Blogging has had a huge impact on business. It has empowered citizen journalists and thought leaders, and was the seed for many of today’s popular new media empires. While some may see blogging as a digital journal — and there are certainly plenty of those on the Web — live-blogging is also a great way to build influence for both businesses, brands and digital creatives alike.
Live blogging has been, in the recent past, ridiculed and accused of killing journalism. However, digital audiences want the most current news they can possibly get and nearly every digital media publication live-blogs at least one big event per year. According to eMarketer, more than 140 million people in the U.S. read blogs.
Beyond journalism, live blogging can help businesses gain exposure and provide their audiences with valuable information. Lisa Barone, vp of strategy at Overit told SocialTimes:
People over time, begin to look for you at those events. Or if they know an event is going, they look to your blog to see if you’re there, and if you have the coverage no one else does.

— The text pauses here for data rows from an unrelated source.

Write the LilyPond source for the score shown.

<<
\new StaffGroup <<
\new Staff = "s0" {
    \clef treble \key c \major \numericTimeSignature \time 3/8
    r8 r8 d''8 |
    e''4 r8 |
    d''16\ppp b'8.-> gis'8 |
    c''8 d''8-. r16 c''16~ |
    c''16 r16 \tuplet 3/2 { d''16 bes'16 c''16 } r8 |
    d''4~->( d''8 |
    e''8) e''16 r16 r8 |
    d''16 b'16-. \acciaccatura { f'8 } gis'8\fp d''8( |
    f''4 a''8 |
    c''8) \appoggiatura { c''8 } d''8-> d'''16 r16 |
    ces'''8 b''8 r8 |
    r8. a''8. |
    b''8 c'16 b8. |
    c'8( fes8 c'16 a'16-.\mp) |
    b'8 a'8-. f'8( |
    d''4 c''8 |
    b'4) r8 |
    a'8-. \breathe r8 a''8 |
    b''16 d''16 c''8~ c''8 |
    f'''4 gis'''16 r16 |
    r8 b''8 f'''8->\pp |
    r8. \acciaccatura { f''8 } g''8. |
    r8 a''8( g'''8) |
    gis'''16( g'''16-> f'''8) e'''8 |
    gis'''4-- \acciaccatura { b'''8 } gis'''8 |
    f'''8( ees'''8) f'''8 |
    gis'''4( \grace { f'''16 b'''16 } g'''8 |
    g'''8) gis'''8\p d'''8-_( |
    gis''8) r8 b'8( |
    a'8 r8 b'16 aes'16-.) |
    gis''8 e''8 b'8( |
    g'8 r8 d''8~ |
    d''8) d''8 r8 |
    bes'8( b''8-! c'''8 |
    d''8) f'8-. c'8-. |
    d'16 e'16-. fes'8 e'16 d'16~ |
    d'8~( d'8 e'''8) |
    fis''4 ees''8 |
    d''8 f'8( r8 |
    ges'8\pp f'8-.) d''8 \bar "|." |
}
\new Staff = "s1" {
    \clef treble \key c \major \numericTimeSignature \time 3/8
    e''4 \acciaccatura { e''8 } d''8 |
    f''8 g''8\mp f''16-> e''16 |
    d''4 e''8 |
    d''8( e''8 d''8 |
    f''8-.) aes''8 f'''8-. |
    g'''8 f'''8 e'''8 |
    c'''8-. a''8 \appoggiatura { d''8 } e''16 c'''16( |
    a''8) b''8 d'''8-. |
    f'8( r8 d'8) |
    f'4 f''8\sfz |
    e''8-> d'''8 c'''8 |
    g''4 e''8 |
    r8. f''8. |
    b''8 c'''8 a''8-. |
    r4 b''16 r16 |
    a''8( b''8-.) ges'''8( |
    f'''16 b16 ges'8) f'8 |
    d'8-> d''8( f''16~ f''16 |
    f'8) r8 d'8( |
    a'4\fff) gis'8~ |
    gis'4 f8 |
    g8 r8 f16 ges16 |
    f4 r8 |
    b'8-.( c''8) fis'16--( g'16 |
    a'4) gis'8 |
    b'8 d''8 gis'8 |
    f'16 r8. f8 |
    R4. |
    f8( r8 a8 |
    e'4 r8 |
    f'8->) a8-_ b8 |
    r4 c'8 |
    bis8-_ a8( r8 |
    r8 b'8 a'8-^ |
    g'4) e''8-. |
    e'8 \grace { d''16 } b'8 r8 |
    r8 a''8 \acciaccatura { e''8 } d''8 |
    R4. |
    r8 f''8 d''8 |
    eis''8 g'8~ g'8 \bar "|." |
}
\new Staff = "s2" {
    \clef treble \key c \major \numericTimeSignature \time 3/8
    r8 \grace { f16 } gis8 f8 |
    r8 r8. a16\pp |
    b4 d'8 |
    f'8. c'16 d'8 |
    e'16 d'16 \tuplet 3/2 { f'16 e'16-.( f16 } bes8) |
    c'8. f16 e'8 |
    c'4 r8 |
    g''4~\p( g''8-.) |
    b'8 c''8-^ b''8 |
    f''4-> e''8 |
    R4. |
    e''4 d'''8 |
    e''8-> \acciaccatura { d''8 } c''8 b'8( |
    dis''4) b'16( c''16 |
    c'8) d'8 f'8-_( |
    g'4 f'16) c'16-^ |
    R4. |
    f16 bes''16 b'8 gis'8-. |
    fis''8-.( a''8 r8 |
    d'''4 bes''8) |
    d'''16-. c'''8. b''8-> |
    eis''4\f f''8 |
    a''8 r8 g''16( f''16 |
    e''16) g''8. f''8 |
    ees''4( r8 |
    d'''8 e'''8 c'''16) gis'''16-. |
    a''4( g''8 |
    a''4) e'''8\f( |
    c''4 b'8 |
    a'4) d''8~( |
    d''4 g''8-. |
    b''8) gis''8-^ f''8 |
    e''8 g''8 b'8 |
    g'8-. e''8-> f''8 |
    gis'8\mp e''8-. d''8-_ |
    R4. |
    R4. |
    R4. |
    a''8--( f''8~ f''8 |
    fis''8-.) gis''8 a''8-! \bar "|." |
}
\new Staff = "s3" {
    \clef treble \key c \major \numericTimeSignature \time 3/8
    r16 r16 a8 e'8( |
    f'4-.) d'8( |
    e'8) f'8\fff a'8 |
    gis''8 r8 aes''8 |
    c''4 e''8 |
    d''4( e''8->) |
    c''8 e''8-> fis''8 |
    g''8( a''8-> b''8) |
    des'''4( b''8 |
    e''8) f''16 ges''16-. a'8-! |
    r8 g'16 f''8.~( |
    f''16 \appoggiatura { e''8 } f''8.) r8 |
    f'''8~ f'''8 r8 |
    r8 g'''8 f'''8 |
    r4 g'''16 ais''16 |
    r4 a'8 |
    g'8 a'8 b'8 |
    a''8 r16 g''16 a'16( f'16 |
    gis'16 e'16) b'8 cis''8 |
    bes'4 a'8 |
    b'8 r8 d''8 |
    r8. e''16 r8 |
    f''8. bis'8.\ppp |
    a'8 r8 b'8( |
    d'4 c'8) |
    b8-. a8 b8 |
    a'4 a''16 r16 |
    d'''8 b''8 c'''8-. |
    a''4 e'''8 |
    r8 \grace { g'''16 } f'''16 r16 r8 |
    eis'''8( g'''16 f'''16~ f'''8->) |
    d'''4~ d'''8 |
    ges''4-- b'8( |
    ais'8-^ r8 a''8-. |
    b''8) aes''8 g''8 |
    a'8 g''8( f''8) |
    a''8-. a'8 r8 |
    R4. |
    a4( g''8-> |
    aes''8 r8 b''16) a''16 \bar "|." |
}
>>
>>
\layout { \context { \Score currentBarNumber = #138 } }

But live-blogging isn’t nearly as haphazard as some might think. Barone offered the following for making the most of live-blogging as part of a strategy to develop brand influence.
- Do your homework. Before you start signing up for events, Barone said it’s important to understand your audience, the people important to your brand and find the events those people are attending.
- Have a plan. Barone said it’s easy to send someone to a conference and tell them to cover what happens. You’ll get better, more targeted content if you create a plan. What sessions should they attend? What topics do you want to focus on? Are they live-blogging every session they attend or write one recap post?
- Make the right connections. Don’t wait until you arrive at the event to start connecting with people. If part of your plan is to interview speakers, make that connection ahead of time and schedule time before they speak.
- Promote your attendance. If people don’t know you’re at an event, they won’t look for coverage from you. Barone said, “don’t wait until the event to let people know what you’re doing.”